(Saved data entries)
>>
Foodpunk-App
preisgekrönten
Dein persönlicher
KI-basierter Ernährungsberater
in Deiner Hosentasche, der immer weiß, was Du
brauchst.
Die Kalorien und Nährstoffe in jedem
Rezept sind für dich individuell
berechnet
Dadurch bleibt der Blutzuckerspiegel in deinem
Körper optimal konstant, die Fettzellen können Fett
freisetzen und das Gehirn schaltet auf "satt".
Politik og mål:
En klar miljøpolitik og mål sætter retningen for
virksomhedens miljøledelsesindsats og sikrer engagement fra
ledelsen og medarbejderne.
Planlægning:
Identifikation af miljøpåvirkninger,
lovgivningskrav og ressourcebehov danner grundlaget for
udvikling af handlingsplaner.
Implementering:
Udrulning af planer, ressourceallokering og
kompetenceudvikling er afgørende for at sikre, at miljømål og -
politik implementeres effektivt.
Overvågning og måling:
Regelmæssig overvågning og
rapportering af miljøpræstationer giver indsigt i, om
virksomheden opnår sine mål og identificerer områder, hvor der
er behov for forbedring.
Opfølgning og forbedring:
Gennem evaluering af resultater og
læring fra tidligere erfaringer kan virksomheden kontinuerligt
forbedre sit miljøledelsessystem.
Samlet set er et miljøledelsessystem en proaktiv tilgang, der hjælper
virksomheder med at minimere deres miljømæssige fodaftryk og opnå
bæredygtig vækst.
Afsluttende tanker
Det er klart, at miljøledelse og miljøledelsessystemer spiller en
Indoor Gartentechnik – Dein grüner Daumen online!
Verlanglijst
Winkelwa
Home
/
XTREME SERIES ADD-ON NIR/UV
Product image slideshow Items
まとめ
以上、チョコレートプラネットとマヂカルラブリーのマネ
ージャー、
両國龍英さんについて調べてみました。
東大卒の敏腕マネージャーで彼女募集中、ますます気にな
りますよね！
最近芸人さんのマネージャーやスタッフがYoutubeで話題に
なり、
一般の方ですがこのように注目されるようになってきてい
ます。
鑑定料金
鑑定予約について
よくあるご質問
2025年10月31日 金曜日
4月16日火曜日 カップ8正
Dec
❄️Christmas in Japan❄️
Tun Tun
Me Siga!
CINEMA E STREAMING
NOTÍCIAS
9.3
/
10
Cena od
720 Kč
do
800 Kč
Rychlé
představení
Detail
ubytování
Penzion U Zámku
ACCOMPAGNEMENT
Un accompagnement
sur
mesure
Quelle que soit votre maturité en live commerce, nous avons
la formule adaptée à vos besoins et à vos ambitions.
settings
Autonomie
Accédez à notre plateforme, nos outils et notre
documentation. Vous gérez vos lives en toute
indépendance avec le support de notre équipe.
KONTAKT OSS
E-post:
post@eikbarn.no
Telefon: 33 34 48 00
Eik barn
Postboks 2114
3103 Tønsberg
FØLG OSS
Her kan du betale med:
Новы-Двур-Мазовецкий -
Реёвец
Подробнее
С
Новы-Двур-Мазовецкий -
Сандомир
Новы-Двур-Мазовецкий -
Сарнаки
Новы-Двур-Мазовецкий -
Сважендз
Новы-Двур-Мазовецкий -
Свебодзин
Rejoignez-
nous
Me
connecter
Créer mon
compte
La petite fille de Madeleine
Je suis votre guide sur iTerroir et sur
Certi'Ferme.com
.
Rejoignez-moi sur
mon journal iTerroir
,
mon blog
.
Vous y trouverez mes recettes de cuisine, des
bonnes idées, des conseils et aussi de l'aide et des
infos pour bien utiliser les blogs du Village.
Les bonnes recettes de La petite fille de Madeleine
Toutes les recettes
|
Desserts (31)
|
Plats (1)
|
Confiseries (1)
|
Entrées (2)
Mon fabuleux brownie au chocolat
<<
-- Aim of the exercise --
Extract each line of the records above that contains the word "Vous", matching its capitalization exactly.

-- Your response --
documentation. Vous gérez vos lives en toute
Vous y trouverez mes recettes de cuisine, des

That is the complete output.